Connecticut councilman resigns after constituents found out he’s a furry

Up until Thursday, Scott Chamberlain had a fulfilling personal and professional life. He served as a councilmember in New Milford, Connecticut and got down in a custom fur suit during his off hours. The latter pursuit was hidden from his constituents until they unearthed his profile. Chamberlain’s fursona is a fox named Gray Muzzle. Given his age, he’s also known as an elderfur.

Does that make him wiser than most who dare to don their fur suits? Probably not, since a quick Google search brought up a full profile listing his furry social media accounts.

Because Connecticut is also the Kinkshame State, New Milford residents immediately began rallying against Chamberlain and calling for his resignation. Mayor David Gronbach followed suit. Two hours later, Chamberlain said he’d be out of his office and back in his fur suit far away from council chambers by Monday.
━━━━━━━━
* WORK ITEM:
Repeat everything in the councilman article from "Up until Thursday, Scott" down to "social media accounts.". Work from the article about the Connecticut councilman and nothing else.
━━━━━━━━
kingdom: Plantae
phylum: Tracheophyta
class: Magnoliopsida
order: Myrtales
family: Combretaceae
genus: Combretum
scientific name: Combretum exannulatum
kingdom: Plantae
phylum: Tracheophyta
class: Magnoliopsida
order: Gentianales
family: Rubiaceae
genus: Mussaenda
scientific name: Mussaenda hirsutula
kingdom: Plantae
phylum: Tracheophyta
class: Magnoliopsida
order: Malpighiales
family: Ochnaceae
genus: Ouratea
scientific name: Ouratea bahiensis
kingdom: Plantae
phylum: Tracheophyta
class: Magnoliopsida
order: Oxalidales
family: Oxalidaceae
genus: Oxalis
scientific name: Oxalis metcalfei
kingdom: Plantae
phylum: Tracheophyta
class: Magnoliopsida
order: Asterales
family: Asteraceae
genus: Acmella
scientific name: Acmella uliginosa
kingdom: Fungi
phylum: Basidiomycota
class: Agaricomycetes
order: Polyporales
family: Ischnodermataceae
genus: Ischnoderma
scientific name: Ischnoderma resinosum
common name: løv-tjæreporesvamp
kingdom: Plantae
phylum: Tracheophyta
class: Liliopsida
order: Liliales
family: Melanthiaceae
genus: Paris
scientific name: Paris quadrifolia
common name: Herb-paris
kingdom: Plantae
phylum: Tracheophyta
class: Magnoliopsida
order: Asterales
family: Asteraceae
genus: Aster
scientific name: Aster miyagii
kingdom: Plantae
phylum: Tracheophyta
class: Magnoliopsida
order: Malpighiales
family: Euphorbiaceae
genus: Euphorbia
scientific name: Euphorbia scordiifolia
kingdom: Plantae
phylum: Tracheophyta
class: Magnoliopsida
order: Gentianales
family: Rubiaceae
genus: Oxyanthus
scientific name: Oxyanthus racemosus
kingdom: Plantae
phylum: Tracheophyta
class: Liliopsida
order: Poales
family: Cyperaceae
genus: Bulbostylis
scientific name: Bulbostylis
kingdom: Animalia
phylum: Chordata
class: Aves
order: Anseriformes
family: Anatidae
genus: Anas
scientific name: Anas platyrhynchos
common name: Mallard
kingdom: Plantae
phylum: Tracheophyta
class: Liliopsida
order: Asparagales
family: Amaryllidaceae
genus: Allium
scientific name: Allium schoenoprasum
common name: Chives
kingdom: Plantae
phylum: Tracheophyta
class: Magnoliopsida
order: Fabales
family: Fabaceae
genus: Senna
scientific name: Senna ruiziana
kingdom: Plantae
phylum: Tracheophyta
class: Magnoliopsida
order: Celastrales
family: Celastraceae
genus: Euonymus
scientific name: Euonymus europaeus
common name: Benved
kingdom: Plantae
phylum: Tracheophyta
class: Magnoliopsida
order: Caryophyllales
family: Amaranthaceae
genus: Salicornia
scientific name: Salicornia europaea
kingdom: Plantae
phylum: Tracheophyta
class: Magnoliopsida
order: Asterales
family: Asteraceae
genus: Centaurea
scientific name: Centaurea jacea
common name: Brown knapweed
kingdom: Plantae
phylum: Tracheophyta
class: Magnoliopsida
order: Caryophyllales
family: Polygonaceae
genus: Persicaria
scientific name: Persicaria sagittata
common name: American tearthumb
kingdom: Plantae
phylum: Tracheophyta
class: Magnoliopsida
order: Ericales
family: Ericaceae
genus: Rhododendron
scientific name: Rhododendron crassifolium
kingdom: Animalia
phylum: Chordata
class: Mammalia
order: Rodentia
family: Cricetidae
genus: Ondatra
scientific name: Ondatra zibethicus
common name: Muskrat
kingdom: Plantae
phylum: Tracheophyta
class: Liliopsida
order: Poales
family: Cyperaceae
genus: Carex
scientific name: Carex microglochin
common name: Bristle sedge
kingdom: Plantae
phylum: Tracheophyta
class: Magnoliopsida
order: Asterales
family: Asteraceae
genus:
━━━━━━━━
* SOLUTION TO THIS TASK:
Up until Thursday, Scott Chamberlain had a fulfilling personal and professional life. He served as a councilmember in New Milford, Connecticut and got down in a custom fur suit during his off hours. The latter pursuit was hidden from his constituents until they unearthed his profile. Chamberlain’s fursona is a fox named Gray Muzzle. Given his age, he’s also known as an elderfur.

Does that make him wiser than most who dare to don their fur suits? Probably not, since a quick Google search brought up a full profile listing his furry social media accounts.